Un marché locatif qui reste à fluidifier et à développer, en cessant, par exemple de considérer propriétaires et locataires comme des ennemis de classe, mais aussi en imaginant de nouveaux modes de financement. Le démembrement de propriété, le papier pierre ou encore la mobilisation de l’épargne des particuliers constituent d’ores et déjà des pistes à explorer. Car le désajustement entre l’offre et la demande, qui contribue à maintenir artificiellement élevés des prix d’achat déjà excessifs, ne fait que progresser. Le total des mises en chantier de logements neufs a ainsi baissé de 17,6% entre juillet et septembre 2012 selon les chiffres officiels du ministère du Logement. Seuls 67.000 logements neufs ont été mis en chantier au T3, et le volume ne devrait pas dépasser les 315.000 unités en 2012, bien loin de l’objectif de 500.000 logements neufs par an, dont 150.000 sociaux, visé par le gouvernement. Plus grave, le moteur de la construction individuelle s’essouffle lui aussi avec une diminution de 11%. Enfin, les quelques 530.000 autorisations accordées sur les douze derniers mois ne se concrétisent pas.

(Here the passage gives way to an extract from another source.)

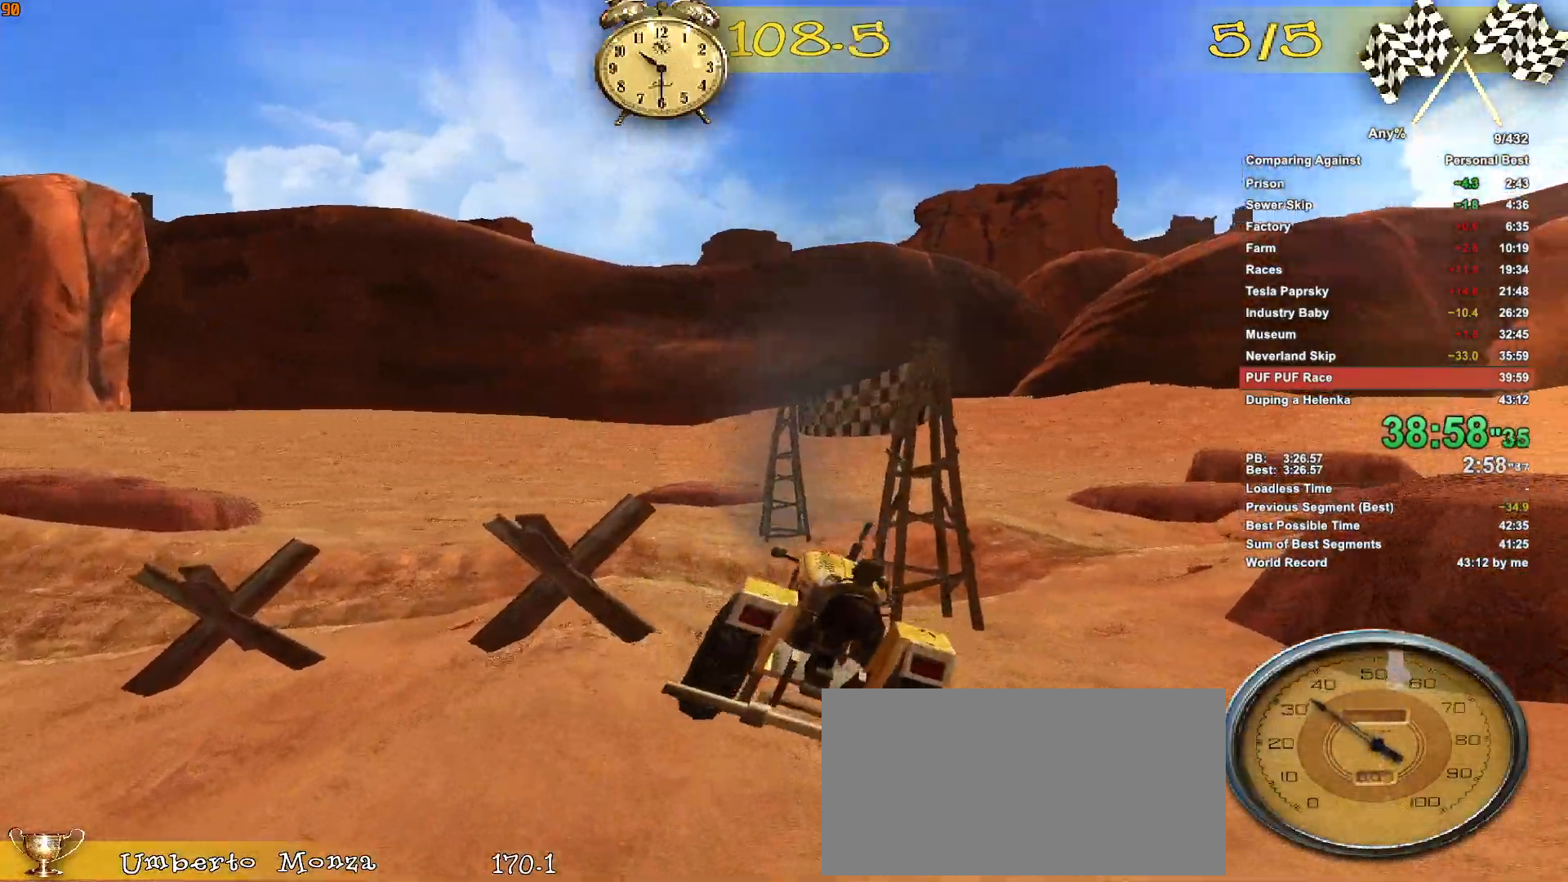
{"keys": ["d"], "mouse": [], "events": [[33, "a", "down"], [183, "a", "up"], [233, "w", "down"], [316, "d", "down"], [416, "w", "up"]]}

Fragilisés par l’allongement du rythme de commercialisation et constatant le tassement de la demande, de nombreux promoteurs reportent ou abandonnent leurs projets. Indice parmi d’autres de la détérioration, le nombre d’annulations de PC passe de 6.000 en juillet à 9.000 en septembre. La gravité de la crise immobilière que nous pressentions dès 2010(1) se confirme, l’ensemble des indicateurs étant désormais orienté à la baisse, à commencer par les prix de vente, tous segments confondus. C’est en particulier le cas pour le volume des crédits immobiliers, qui subit au T3 un nouveau recul de 24,3%. Tous les ingrédients sont ainsi réunis pour un choc majeur, d’ores et déjà qualifiée de « récession » par la FPI.

Yves Schwarzbach

Directeur d’ITeM info

Notes

(1) Voir sur le Workshop n°3 l’article  Bulles ou effondrement de l’immobilier ».